Comme l’a si bien exprimé Marx dans l’idéologie allemande, la réponse à Feurbach.. Et c’est là que le problème devient tout à fait concret: quelle organisation, quelle lutte me permettra effectivement de changer d’âme? Le comportement à risque aujourd’hui c’est celui de croire que face à l’ébranlement du mode de production capitaliste dans lequel nous sommes entrés, il sera possible de sauver les meubles, les niches de quiétude tout en combattant leurs « réformes ».

Danielle Bleitrach

 
3 Commentaires

Publié par le avril 25, 2016 dans Uncategorized

 

3 réponses à “La réflexion du jour: Changer d’âme ou ce sera la politique de l’Autriche

  1. Jeanne Labaigt

    avril 25, 2016 at 7:21

    Comme le disait Hegel « la belle âme » stoïcienne renonce à tout ce sur quoi quelqu’un d’autre pose la main et dit « ceci n’est pas à moi ».
    Pour « sauver » sa vie elle y renonce.
    A force de dire mon être ne dépend pas de mon avoir , elle perd la vie.
    Hegel, repris par Marx (et reprenant en ceci Spinoza) en ce point nous dit que la vie c’est la lutte et que l’homme se fait uniquement dans la mise en jeu de son existence.
    A vouloir « assurer » ses arrières , à pantoufler tièdement comme force d’appoint à l’assemblée dans le déni de la lutte de classes c’est à dire de la vie même, le parti communiste a perdu la vie.
    Quant à moi, mon silence est du à une santé ravagée et non à un quelconque désaccord avec tes réflexions et positions.
    A très bientôt et encore merci.

     
  2. jjp

    avril 25, 2016 at 8:38

    Je ne crois pas qu’il faille arracher quoi que ce soit à qui que ce soit, car cela reviendrait à se recréer des ennemis et donc tuerait toute paix.

    Toute lutte désigne un ennemi, donc la lutte est forcément anti-Paix, et on ne peut espérer obtenir la Paix en utilisant les moyens de la guerre.

    La solution est la recréation de l’unité, car seule l’unité donnerait une place paisible à un ennemi.

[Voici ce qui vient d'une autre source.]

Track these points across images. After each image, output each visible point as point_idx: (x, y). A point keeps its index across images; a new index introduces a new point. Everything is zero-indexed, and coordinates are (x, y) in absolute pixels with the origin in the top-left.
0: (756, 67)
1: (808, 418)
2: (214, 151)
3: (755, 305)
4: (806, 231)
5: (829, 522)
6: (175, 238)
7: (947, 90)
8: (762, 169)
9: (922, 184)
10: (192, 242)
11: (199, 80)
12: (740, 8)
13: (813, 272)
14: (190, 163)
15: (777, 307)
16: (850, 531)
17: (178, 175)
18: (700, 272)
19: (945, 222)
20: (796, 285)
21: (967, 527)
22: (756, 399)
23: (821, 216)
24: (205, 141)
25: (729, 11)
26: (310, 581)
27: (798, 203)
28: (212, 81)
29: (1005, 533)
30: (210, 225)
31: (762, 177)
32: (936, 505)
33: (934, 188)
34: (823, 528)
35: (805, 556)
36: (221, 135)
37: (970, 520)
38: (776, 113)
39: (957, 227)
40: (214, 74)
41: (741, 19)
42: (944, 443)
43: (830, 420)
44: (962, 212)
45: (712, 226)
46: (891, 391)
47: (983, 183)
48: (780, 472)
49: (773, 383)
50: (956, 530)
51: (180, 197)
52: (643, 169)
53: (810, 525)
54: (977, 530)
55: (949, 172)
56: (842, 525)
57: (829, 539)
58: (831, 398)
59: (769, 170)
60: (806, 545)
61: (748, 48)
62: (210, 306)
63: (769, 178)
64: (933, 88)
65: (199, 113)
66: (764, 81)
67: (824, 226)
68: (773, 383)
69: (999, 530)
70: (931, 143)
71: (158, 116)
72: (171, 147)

Mais pour cela, il ne faut pas avoir quoi que ce soit qu’il puisse désirer.
    Il advient donc que l’unité ne peut se faire que dans le dénuement, la simplicité d’une vie « pauvre » matériellement mais qui serait riche humainement.

    Il faut choisir, l’avoir ou l’être, mais on ne peut obtenir les deux, savoir que l’avoir se fait forcément sur le dos de l’autre( ce qui génère toutes les guerres), me suffit pour choisir l’être, pauvre certes ……. mais en Paix.

     
  3. jehaislescookies

    avril 25, 2016 at 9:14

    cette façon de « remettre à sa place » ce fameux stoicisme, autrefois tant vanté (et maintenant aussi ! c’est devenus la fameuse doxa « psy » des bouddhistes rive gauche et de ceux que j’appelle la Secte des Adorateurs de la Mort) est vraiment bien ! démystifiante, et réconfortante. Bravo. La philosophie de l’absurde n’est peut-être pas gaie mais nettement plus honnête.